Last week, I had the privilege of watching my son compete at the YMCA national long course swim meet in Maryland. I spent hours watching hundreds of athletic teenage bodies on the swim deck competing at an elite level. These swimmers are muscular fine-tuned machines! As I watched them, I was struck by the jarring contrast between these kids and the residents of my grandmother’s nursing home. Once young and active and muscular, many of them struggle even to stand up. And the bad news is, if you’re over 30 years old, you’ve likely already begun to lose some of that beautiful, youthful muscle.
Age-related muscle loss, called sarcopenia, is a part of the aging process. After age 30, adults begin to lose as much as 3% to 5% of their muscle mass per decade. Without intervention, it can lead to a loss of 50% of muscle by 70 years old! Sarcopenia sufferers have trouble performing the basic functions of life like walking up stairs and getting up from a chair. They experience loss of mobility and balance and can ultimately face a shortened life expectancy.
Thankfully, sarcopenia is preventable! According to Dr. Thomas W. Storer at Brigham and Women's Hospital. "It takes work, dedication, and a plan, but it is never too late to rebuild muscle and maintain it." Here are two things you can incorporate into your life right now to help you gain or maintain muscle mass.
Make (more) muscles!
Staying active is critical! Resistance training (RT), in particular, will help build muscle, even if started later at an advanced age. In a study cited by Howstuffoworks.com, older adults who participated in RT for 45 minutes three times a week saw an average increase of 32 percent for muscle fiber and a 30 percent increase in strength in just 12 weeks.

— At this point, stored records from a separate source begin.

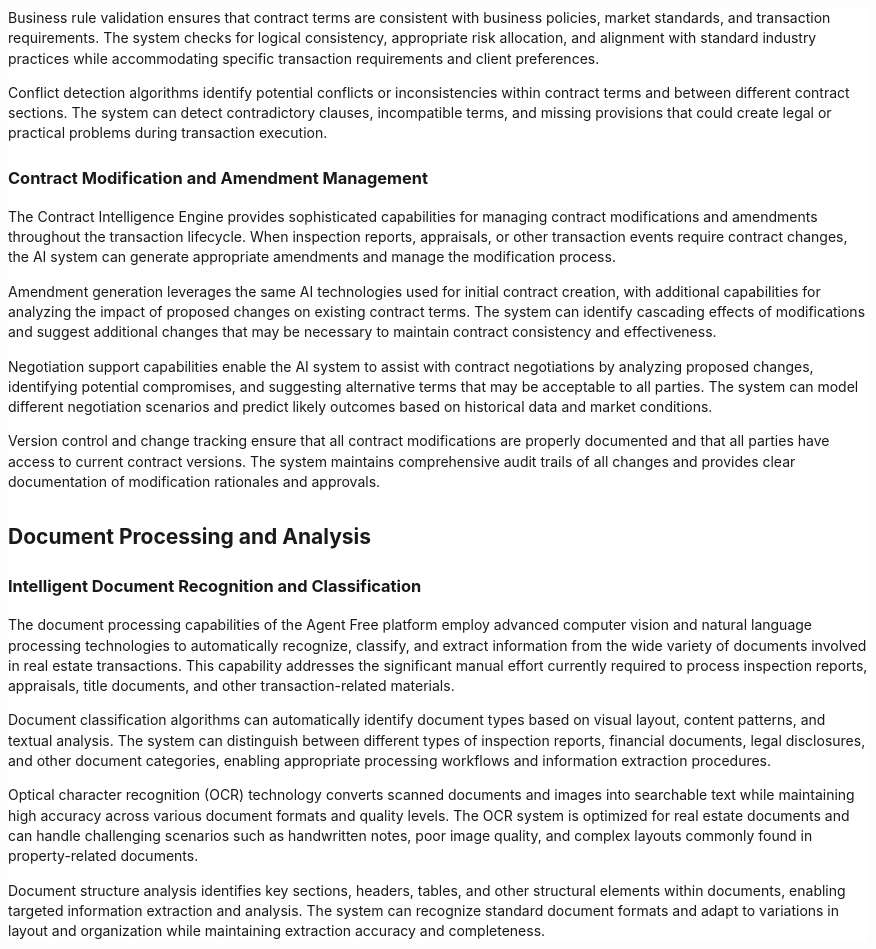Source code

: Business rule validation ensures that contract terms are consistent with business policies, market standards, and transaction requirements. The system checks for logical consistency, appropriate risk allocation, and alignment with standard industry practices while accommodating specific transaction requirements and client preferences.

Conflict detection algorithms identify potential conflicts or inconsistencies within contract terms and between different contract sections. The system can detect contradictory clauses, incompatible terms, and missing provisions that could create legal or practical problems during transaction execution.

### Contract Modification and Amendment Management

The Contract Intelligence Engine provides sophisticated capabilities for managing contract modifications and amendments throughout the transaction lifecycle. When inspection reports, appraisals, or other transaction events require contract changes, the AI system can generate appropriate amendments and manage the modification process.

Amendment generation leverages the same AI technologies used for initial contract creation, with additional capabilities for analyzing the impact of proposed changes on existing contract terms. The system can identify cascading effects of modifications and suggest additional changes that may be necessary to maintain contract consistency and effectiveness.

Negotiation support capabilities enable the AI system to assist with contract negotiations by analyzing proposed changes, identifying potential compromises, and suggesting alternative terms that may be acceptable to all parties. The system can model different negotiation scenarios and predict likely outcomes based on historical data and market conditions.

Version control and change tracking ensure that all contract modifications are properly documented and that all parties have access to current contract versions. The system maintains comprehensive audit trails of all changes and provides clear documentation of modification rationales and approvals.

## Document Processing and Analysis

### Intelligent Document Recognition and Classification

The document processing capabilities of the Agent Free platform employ advanced computer vision and natural language processing technologies to automatically recognize, classify, and extract information from the wide variety of documents involved in real estate transactions. This capability addresses the significant manual effort currently required to process inspection reports, appraisals, title documents, and other transaction-related materials.

Document classification algorithms can automatically identify document types based on visual layout, content patterns, and textual analysis. The system can distinguish between different types of inspection reports, financial documents, legal disclosures, and other document categories, enabling appropriate processing workflows and information extraction procedures.

Optical character recognition (OCR) technology converts scanned documents and images into searchable text while maintaining high accuracy across various document formats and quality levels. The OCR system is optimized for real estate documents and can handle challenging scenarios such as handwritten notes, poor image quality, and complex layouts commonly found in property-related documents.

Document structure analysis identifies key sections, headers, tables, and other structural elements within documents, enabling targeted information extraction and analysis. The system can recognize standard document formats and adapt to variations in layout and organization while maintaining extraction accuracy and completeness.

In another study focused on building lower body strength of 32 60+ year old men, the Journal of Physical Therapy Science found that Pilates exercises (a form of RT you know I was going to mention!) led to significant improvement in all exercises they tested for strength of knee extensors and flexors, postural balance and aspects of the health-related quality of life of older adults!
Feed those Muscles
Studies suggest that older adults need even more protein than younger adults because their bodies don’t convert protein into muscle as efficiently as they did when they were younger. How much protein is enough? Several sources suggest 1.0 - 1.5 g/kg protein per day spread throughout the day in meals of
25-30 grams of protein each is ideal for preventing sarcopenia. That means someone weighting 150 lbs should be eating 68 – 102 grams of protein daily. Check out your own diet to see how much protein you’re eating. If you’re like me, you’ll be shocked to discover it is much less than what is recommended.
Maintaining muscle now is much easier than trying to build it when you’re older. So what are you waiting for? Get moving today to help keep strong and healthy for tomorrow!